TASK BRIEF:
Copy the data from its start through the line containing "Увеличение и свет", replacing every "Дорама" with "Сериал" and keeping everything else the same.

··· PROVIDED DATA

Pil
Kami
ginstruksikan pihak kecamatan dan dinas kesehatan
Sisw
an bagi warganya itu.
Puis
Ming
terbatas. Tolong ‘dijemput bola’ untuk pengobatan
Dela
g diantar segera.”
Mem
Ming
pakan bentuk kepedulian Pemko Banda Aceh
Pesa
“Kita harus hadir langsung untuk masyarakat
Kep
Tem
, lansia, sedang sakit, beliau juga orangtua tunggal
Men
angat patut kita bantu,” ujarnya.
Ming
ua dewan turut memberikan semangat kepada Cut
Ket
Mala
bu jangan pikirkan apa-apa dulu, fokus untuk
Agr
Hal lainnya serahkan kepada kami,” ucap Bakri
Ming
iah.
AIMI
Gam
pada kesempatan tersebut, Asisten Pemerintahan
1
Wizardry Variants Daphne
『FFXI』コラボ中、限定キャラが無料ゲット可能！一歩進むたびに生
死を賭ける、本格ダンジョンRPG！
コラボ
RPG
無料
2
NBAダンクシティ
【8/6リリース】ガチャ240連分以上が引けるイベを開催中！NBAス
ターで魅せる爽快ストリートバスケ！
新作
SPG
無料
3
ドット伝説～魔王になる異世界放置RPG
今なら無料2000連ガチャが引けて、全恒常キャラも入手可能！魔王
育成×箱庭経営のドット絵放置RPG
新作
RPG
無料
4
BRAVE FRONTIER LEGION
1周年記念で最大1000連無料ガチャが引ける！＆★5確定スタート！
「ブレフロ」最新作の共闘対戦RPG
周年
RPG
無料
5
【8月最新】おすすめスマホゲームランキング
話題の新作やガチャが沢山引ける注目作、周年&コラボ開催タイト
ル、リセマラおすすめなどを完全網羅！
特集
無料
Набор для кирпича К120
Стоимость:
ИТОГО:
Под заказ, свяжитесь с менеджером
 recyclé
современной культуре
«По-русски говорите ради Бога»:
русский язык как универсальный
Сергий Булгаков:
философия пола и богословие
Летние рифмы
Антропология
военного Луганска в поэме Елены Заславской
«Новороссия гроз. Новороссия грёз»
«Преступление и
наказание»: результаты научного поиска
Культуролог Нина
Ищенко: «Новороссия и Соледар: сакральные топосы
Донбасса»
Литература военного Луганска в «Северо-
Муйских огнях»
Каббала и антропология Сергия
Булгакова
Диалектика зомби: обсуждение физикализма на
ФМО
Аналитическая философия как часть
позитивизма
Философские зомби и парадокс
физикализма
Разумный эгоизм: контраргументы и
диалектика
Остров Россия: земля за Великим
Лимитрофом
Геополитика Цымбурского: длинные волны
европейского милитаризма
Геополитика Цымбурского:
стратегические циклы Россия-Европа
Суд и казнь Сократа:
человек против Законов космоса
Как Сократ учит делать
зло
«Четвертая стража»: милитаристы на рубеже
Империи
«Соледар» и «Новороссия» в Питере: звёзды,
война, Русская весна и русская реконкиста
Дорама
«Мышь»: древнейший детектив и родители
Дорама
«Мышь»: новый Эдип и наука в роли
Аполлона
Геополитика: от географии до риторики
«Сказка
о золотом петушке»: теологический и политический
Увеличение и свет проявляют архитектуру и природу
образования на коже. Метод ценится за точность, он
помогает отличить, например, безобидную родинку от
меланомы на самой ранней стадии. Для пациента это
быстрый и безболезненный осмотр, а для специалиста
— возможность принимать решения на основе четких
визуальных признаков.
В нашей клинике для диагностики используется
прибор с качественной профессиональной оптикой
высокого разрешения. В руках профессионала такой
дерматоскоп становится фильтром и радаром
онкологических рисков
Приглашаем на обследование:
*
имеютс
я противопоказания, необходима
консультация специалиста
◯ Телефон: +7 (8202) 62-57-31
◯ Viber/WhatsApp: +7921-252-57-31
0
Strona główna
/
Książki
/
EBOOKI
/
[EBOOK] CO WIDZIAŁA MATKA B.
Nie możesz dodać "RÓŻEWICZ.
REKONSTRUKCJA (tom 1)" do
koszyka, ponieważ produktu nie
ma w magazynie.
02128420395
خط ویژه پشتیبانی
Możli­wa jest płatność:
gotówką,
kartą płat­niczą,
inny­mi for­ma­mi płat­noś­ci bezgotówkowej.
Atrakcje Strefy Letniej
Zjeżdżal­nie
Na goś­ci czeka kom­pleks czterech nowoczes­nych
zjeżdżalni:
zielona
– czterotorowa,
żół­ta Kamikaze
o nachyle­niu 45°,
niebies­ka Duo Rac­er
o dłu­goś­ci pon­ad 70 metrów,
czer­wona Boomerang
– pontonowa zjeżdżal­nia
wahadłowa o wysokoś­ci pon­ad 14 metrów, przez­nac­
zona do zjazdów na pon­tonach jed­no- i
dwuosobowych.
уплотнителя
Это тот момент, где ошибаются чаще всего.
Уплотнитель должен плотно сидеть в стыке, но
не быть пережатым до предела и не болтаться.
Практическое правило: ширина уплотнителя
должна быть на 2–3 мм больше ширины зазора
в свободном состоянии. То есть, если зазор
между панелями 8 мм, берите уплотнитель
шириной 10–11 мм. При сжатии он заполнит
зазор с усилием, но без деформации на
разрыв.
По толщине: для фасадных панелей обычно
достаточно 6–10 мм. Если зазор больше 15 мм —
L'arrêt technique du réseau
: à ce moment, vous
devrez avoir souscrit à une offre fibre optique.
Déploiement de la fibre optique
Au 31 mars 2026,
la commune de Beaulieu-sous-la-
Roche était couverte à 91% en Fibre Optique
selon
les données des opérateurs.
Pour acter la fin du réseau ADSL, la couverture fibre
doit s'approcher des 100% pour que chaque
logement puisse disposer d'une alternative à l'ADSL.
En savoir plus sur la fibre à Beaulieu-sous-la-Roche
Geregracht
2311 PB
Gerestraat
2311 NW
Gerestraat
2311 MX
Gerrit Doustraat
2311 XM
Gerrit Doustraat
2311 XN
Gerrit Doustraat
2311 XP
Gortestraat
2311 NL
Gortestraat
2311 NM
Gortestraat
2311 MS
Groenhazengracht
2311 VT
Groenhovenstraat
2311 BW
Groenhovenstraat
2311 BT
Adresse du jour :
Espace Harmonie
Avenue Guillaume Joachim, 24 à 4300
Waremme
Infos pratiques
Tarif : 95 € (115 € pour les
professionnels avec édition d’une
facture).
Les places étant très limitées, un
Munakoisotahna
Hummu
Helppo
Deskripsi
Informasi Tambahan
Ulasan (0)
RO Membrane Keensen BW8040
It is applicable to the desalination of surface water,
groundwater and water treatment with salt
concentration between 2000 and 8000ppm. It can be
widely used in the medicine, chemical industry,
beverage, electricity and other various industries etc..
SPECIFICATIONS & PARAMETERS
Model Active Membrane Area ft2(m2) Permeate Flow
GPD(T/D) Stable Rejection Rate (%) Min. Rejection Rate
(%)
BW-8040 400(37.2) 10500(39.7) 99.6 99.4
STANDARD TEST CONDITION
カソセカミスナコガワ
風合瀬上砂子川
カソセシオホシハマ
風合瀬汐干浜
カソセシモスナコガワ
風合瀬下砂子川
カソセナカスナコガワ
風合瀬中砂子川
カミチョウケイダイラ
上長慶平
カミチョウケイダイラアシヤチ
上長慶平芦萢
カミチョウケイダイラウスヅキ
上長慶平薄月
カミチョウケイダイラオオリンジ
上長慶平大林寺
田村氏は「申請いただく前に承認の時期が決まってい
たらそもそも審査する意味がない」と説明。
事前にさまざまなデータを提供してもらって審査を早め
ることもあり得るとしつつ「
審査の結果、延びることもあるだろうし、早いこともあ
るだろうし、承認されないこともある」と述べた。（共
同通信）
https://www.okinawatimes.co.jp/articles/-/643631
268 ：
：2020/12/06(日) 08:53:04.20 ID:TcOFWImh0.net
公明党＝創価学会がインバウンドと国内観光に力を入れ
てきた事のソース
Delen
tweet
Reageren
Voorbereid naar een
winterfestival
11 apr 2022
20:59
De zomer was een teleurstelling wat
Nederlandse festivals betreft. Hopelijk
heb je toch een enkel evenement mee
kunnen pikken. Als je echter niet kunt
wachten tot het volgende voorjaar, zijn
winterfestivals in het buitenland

······

SOLUTION:
Pil
Kami
ginstruksikan pihak kecamatan dan dinas kesehatan
Sisw
an bagi warganya itu.
Puis
Ming
terbatas. Tolong ‘dijemput bola’ untuk pengobatan
Dela
g diantar segera.”
Mem
Ming
pakan bentuk kepedulian Pemko Banda Aceh
Pesa
“Kita harus hadir langsung untuk masyarakat
Kep
Tem
, lansia, sedang sakit, beliau juga orangtua tunggal
Men
angat patut kita bantu,” ujarnya.
Ming
ua dewan turut memberikan semangat kepada Cut
Ket
Mala
bu jangan pikirkan apa-apa dulu, fokus untuk
Agr
Hal lainnya serahkan kepada kami,” ucap Bakri
Ming
iah.
AIMI
Gam
pada kesempatan tersebut, Asisten Pemerintahan
1
Wizardry Variants Daphne
『FFXI』コラボ中、限定キャラが無料ゲット可能！一歩進むたびに生
死を賭ける、本格ダンジョンRPG！
コラボ
RPG
無料
2
NBAダンクシティ
【8/6リリース】ガチャ240連分以上が引けるイベを開催中！NBAス
ターで魅せる爽快ストリートバスケ！
新作
SPG
無料
3
ドット伝説～魔王になる異世界放置RPG
今なら無料2000連ガチャが引けて、全恒常キャラも入手可能！魔王
育成×箱庭経営のドット絵放置RPG
新作
RPG
無料
4
BRAVE FRONTIER LEGION
1周年記念で最大1000連無料ガチャが引ける！＆★5確定スタート！
「ブレフロ」最新作の共闘対戦RPG
周年
RPG
無料
5
【8月最新】おすすめスマホゲームランキング
話題の新作やガチャが沢山引ける注目作、周年&コラボ開催タイト
ル、リセマラおすすめなどを完全網羅！
特集
無料
Набор для кирпича К120
Стоимость:
ИТОГО:
Под заказ, свяжитесь с менеджером
 recyclé
современной культуре
«По-русски говорите ради Бога»:
русский язык как универсальный
Сергий Булгаков:
философия пола и богословие
Летние рифмы
Антропология
военного Луганска в поэме Елены Заславской
«Новороссия гроз. Новороссия грёз»
«Преступление и
наказание»: результаты научного поиска
Культуролог Нина
Ищенко: «Новороссия и Соледар: сакральные топосы
Донбасса»
Литература военного Луганска в «Северо-
Муйских огнях»
Каббала и антропология Сергия
Булгакова
Диалектика зомби: обсуждение физикализма на
ФМО
Аналитическая философия как часть
позитивизма
Философские зомби и парадокс
физикализма
Разумный эгоизм: контраргументы и
диалектика
Остров Россия: земля за Великим
Лимитрофом
Геополитика Цымбурского: длинные волны
европейского милитаризма
Геополитика Цымбурского:
стратегические циклы Россия-Европа
Суд и казнь Сократа:
человек против Законов космоса
Как Сократ учит делать
зло
«Четвертая стража»: милитаристы на рубеже
Империи
«Соледар» и «Новороссия» в Питере: звёзды,
война, Русская весна и русская реконкиста
Сериал
«Мышь»: древнейший детектив и родители
Сериал
«Мышь»: новый Эдип и наука в роли
Аполлона
Геополитика: от географии до риторики
«Сказка
о золотом петушке»: теологический и политический
Увеличение и свет проявляют архитектуру и природу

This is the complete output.